I am using a docker container on a server, though the server has 750Gb RAM. It means that there is over 500Gb free after loading the datasets.
via nvidia-smi, I can see that all GPUs get the data and it fails as soon as the last GPU gets its batch.
Also, I usually see that after dataparallel all GPUs get a replica of the model while currently, only the master GPU gets the model and the rest get it together with the batch (if it helps).

The error is raised by insufficient shared memory not system RAM. Since you are using a container, did you try the suggested argument?

@ptrblck you’re some kind of a magician!
–ipc flag worked it out, everything works with 1-4 devices!

1 Like

I am having a very similar issue in using nn.DataParallel. I am working on 3 Tesla V100 GPUs. When I use two GPUs the code runs perfectly. But when I use all three GPUs the code fails during the forward pass. There is no error information given. The only error message I get is “Killed”. Could you help me with one, please? I am not using any docker.

Killed usually indicates that the OS has killed the process e.g. due to insufficient host memory (RAM).
Could you check, if this could be the case for the 3GPU run, e.g. are you loading more data into the RAM in this use case?

@ptrblck Actually I have a lot RAM in excess (more than 300 GB). So, that cannot be the case. Also, I tried batch size=1, still didn’t work for the 3 GPU run.

Another thing I noticed: when I set num_workers=0 in DataLoader, it works perfectly for the 3 GPU run. But setting num_workers=0 increases the training time drastically so I don’t like it.
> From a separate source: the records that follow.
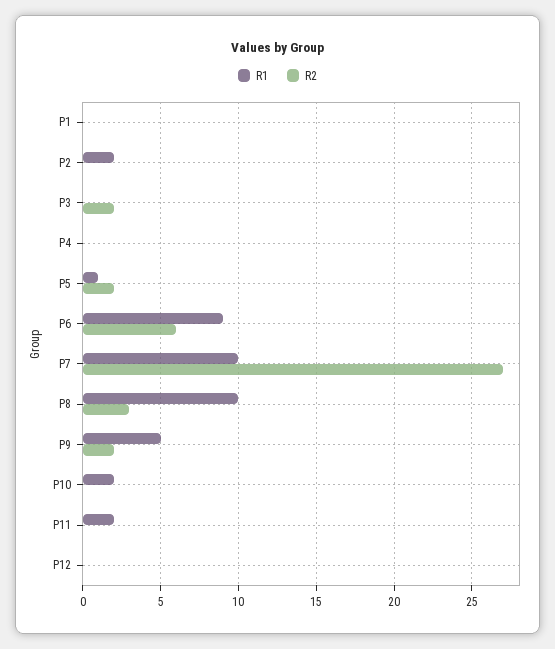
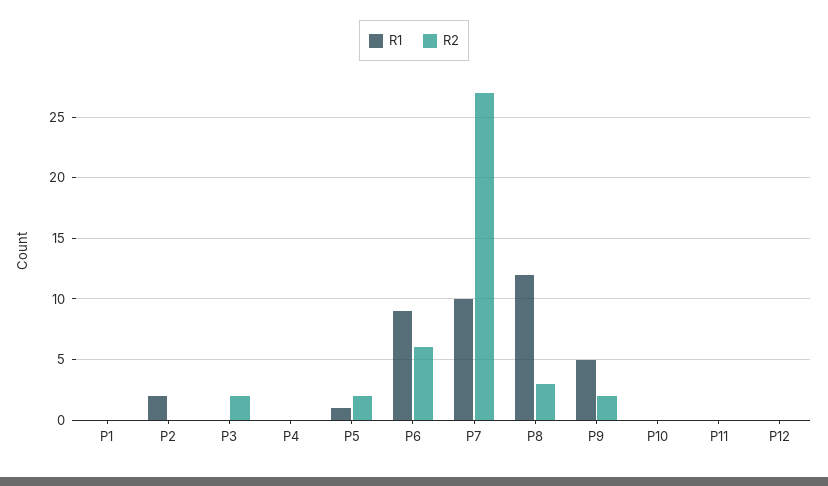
  {
    "R1": {
      "P1": 0,
      "P2": 2,
      "P3": 0,
      "P4": 0,
      "P5": 1,
      "P6": 9,
      "P7": 10,
-     "P8": 10,
+     "P8": 12,
      "P9": 5,
-     "P10": 2,
+     "P10": 0,
-     "P11": 2,
+     "P11": 0,
      "P12": 0
    },
    "R2": {
      "P1": 0,
      "P2": 0,
      "P3": 2,
      "P4": 0,
      "P5": 2,
      "P6": 6,
      "P7": 27,
      "P8": 3,
      "P9": 2,
      "P10": 0,
      "P11": 0,
      "P12": 0
    }
  }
Is there an alternate fix (i.e. to use 3 GPUs while keeping my num_workers>0)?

OK, in that case try to get a stacktrace by running the script in gdb via:

gdb --args python script.py args
...
run
...
bt

which should hopefully show what’s failing.

I did. It is actually “RuntimeError: DataLoader worker (pid 27772) is killed by signal: Killed.” Any fix for this?

Switching to pytorch 1.7.0 solved the issue.